Array may resize occasionally; linked list never does

pop()

O(1)

O(1)

Both are true constant time removal

peek()

O(1)

O(1)

Read without mutation

isEmpty()

O(1)

O(1)

Single comparison

size()

O(1)

O(1)

Maintained as a counter

Space (n elements)

O(n)

O(n)

Linked list has constant pointer overhead per node

Key Takeaways
  1. LIFO is the defining characteristic — the most recently pushed item is always the next to be popped.

  2. Both array-based and linked-list-based implementations provide O(1) push, pop, and peek.

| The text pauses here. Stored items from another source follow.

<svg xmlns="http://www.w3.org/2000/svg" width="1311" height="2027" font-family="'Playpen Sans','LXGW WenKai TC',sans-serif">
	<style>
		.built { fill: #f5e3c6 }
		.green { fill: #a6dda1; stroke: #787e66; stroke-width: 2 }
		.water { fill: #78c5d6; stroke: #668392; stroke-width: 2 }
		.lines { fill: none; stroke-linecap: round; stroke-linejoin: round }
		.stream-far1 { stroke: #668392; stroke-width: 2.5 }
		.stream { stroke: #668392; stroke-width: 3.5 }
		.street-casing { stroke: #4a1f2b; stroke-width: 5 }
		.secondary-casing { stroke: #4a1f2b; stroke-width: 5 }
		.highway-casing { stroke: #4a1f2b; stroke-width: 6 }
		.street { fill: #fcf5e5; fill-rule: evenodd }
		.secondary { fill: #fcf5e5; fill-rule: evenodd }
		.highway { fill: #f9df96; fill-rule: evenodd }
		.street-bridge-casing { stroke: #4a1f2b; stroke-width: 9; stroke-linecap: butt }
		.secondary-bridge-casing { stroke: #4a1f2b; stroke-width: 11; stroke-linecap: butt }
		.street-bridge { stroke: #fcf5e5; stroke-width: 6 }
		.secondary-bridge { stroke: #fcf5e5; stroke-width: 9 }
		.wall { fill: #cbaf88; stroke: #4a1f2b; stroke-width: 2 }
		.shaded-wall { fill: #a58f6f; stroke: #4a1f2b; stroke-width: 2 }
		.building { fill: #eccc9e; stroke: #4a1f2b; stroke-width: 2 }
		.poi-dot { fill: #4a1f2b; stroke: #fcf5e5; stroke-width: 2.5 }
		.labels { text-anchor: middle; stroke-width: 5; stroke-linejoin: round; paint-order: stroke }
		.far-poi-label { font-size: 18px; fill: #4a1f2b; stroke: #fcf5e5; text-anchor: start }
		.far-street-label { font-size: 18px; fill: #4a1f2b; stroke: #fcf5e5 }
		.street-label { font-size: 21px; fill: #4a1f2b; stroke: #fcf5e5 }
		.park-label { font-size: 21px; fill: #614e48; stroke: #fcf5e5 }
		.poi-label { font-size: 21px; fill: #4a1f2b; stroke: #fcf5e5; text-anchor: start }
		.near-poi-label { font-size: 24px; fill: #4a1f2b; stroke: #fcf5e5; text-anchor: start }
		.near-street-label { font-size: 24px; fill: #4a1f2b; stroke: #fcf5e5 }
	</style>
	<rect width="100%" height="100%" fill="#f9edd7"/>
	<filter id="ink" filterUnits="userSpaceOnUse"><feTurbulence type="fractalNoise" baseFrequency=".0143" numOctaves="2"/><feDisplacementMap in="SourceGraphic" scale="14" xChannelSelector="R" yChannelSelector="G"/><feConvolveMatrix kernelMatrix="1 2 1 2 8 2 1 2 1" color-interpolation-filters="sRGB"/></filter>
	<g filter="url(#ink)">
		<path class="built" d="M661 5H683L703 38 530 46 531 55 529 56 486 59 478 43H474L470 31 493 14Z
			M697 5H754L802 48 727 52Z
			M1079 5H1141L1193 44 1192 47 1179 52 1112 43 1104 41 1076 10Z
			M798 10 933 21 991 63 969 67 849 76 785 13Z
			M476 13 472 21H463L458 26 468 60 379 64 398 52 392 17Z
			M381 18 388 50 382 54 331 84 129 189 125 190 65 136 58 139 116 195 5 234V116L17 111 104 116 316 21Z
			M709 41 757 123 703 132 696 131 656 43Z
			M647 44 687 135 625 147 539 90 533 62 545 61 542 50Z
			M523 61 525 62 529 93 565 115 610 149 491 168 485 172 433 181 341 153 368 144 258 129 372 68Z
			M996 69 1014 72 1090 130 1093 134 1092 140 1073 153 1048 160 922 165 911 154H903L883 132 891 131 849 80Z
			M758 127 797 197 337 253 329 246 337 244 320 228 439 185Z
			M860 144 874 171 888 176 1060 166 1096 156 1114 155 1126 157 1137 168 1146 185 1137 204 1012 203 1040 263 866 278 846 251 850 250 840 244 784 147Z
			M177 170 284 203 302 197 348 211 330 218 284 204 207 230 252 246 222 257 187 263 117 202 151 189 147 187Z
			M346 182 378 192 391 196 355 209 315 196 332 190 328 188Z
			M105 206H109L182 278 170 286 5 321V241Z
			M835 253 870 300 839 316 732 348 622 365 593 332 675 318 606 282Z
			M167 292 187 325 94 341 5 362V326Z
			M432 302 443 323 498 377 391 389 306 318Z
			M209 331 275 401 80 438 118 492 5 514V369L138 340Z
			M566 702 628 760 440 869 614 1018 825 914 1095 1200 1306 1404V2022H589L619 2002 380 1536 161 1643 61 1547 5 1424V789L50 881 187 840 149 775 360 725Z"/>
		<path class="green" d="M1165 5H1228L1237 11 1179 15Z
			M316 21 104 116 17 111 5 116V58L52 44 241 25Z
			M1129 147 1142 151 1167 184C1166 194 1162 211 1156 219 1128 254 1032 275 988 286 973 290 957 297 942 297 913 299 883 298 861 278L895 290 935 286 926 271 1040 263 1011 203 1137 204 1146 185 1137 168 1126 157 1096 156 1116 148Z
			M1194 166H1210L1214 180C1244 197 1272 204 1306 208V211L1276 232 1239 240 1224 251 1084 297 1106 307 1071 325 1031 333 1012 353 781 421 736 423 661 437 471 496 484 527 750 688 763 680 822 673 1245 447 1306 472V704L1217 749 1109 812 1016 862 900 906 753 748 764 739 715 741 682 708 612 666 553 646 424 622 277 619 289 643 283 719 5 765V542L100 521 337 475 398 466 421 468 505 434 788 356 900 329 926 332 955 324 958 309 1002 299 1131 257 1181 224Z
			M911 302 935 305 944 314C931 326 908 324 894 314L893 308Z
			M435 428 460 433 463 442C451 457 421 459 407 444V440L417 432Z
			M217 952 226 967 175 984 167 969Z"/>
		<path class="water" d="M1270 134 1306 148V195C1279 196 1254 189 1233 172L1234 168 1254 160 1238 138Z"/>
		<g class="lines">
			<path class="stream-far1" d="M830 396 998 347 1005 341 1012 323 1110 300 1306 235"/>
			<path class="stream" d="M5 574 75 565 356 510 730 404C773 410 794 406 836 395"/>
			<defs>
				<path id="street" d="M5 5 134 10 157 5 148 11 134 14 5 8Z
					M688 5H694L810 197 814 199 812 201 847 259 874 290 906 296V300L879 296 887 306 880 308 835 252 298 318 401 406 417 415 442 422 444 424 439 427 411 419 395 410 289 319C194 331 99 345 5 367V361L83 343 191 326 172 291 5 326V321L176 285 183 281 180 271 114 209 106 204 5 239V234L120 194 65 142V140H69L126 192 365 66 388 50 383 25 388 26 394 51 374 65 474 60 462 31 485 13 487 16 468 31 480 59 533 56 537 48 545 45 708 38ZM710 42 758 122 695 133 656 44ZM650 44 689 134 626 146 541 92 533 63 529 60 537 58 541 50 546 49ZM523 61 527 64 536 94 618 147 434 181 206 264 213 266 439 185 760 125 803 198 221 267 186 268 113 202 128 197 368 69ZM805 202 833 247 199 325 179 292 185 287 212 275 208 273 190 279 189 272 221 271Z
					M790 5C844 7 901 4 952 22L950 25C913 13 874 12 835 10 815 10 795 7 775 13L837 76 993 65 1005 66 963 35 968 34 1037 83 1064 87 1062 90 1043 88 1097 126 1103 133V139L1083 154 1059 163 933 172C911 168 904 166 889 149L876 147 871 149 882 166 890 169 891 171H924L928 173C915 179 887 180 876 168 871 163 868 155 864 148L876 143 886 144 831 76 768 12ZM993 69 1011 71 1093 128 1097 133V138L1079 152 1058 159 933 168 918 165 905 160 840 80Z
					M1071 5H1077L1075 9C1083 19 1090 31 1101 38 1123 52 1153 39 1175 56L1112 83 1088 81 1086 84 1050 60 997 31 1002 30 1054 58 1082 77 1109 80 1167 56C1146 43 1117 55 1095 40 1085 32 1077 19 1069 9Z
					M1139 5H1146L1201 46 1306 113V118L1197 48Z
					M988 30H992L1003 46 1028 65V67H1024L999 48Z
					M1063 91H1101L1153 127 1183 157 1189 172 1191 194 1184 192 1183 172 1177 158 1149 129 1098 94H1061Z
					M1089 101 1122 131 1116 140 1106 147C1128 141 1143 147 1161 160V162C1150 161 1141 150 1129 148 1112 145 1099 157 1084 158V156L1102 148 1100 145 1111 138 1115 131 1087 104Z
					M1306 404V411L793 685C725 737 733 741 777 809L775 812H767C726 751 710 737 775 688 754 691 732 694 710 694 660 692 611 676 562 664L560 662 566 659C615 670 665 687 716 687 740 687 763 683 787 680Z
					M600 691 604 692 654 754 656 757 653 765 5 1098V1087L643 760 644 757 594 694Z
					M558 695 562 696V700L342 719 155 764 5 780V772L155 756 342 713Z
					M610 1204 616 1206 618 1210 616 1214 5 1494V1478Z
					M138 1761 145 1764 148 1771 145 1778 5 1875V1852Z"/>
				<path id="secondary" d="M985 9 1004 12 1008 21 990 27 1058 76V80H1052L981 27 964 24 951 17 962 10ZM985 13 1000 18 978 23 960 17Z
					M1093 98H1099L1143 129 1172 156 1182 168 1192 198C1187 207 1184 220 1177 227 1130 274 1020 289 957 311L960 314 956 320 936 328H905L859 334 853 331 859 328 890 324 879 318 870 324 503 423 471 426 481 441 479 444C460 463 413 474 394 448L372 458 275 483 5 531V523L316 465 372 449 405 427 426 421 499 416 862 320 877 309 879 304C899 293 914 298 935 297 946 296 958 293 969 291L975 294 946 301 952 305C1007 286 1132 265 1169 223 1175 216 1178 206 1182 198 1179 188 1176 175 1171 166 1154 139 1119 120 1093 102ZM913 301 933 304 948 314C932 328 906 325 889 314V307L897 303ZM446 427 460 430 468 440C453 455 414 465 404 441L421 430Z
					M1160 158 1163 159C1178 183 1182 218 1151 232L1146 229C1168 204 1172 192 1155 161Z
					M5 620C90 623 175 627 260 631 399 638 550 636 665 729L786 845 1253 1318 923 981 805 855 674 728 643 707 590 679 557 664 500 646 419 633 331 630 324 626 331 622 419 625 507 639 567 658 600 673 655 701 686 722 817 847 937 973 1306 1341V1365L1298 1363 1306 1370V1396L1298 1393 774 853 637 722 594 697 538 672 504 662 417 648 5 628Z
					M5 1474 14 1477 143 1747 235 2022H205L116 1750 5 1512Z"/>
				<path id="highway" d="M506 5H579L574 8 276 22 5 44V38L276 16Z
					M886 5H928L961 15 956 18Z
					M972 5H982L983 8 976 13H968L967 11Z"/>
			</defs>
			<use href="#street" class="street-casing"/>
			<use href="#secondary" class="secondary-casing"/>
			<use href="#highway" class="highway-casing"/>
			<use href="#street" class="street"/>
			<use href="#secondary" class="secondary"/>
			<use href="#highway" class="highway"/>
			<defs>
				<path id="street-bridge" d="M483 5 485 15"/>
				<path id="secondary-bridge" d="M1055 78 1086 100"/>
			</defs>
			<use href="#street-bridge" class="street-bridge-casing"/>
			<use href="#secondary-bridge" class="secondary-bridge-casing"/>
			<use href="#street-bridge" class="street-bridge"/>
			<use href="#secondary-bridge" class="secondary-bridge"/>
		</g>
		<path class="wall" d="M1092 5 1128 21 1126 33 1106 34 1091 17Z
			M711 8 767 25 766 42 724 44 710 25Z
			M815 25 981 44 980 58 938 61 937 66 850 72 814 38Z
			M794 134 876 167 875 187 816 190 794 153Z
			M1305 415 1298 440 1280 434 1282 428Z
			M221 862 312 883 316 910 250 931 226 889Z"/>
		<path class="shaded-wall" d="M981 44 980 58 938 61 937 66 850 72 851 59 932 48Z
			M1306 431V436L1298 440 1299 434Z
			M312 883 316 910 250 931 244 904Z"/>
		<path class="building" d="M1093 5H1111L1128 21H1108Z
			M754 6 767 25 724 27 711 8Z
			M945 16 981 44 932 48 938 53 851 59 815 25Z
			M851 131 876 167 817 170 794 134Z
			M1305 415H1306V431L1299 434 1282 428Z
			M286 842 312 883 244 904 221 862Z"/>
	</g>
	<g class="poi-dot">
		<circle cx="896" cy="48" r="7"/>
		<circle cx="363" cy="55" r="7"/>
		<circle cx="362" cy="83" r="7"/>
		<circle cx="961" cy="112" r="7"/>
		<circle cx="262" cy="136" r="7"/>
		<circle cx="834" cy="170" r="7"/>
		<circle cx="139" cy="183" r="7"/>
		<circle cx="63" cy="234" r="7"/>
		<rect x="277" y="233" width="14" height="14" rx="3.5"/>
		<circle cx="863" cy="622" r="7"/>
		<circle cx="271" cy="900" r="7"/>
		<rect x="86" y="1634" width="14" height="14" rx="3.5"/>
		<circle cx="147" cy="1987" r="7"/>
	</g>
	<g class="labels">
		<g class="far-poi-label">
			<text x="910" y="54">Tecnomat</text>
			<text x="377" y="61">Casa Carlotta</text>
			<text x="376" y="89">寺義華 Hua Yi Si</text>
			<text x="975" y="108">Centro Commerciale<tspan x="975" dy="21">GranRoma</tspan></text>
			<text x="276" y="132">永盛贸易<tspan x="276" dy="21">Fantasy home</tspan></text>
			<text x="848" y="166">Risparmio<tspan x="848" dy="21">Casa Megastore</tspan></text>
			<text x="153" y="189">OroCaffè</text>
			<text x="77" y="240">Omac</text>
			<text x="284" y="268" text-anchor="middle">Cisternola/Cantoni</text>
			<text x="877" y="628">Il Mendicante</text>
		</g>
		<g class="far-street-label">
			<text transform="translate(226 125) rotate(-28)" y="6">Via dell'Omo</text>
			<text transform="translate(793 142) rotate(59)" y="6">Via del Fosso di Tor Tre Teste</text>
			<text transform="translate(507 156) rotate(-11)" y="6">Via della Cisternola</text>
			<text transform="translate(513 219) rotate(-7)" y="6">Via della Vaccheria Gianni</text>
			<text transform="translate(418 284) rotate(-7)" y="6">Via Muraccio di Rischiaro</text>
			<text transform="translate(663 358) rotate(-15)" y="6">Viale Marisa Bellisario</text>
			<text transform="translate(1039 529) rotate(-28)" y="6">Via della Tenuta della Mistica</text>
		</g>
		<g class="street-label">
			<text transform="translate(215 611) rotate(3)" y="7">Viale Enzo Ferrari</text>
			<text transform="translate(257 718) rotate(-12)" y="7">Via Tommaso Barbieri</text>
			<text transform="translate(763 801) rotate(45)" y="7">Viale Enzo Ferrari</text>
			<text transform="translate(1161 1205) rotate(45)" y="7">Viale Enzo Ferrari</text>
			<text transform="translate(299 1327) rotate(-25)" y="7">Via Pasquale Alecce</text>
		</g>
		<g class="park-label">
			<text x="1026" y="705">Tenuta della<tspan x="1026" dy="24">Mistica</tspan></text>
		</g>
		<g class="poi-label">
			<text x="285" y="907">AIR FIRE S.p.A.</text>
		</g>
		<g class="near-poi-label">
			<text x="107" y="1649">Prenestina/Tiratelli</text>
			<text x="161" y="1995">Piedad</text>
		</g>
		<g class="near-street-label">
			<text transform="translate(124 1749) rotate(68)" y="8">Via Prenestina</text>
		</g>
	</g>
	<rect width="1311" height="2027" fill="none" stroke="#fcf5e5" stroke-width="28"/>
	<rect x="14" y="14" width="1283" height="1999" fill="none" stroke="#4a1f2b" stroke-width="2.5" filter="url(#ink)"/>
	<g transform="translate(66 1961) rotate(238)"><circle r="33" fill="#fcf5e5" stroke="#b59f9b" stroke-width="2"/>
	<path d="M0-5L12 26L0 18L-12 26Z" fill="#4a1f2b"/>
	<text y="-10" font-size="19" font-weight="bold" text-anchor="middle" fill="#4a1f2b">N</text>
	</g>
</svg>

  3. Prefer array-based stacks for raw performance (better cache behaviour). Prefer linked-list-based when the stack can grow without bound and you want to avoid array-resize pauses.

  4. JavaScript's native array already acts as a stack via push() and pop() — wrapping it in a class is an architectural choice, not a performance requirement.

  5. Stacks underpin some of the most important algorithms: DFS, balanced-bracket checking, expression evaluation, and all backtracking strategies.

  6. The call stack maintained by every JavaScript engine is itself a stack — deep recursion without a base case will exhaust it and throw a RangeError.

Tip
When solving algorithm problems on LeetCode or similar platforms, reach for a stack whenever you see: nested structure (parentheses, XML), reversals, undo-like behaviour, or a need to remember the most-recently-seen element while moving forward through input.
Warning
Never use a stack when you need random access to arbitrary elements. Accessing the bottom of a stack requires popping every element above it — O(n) for a single lookup. Use an array or a deque instead.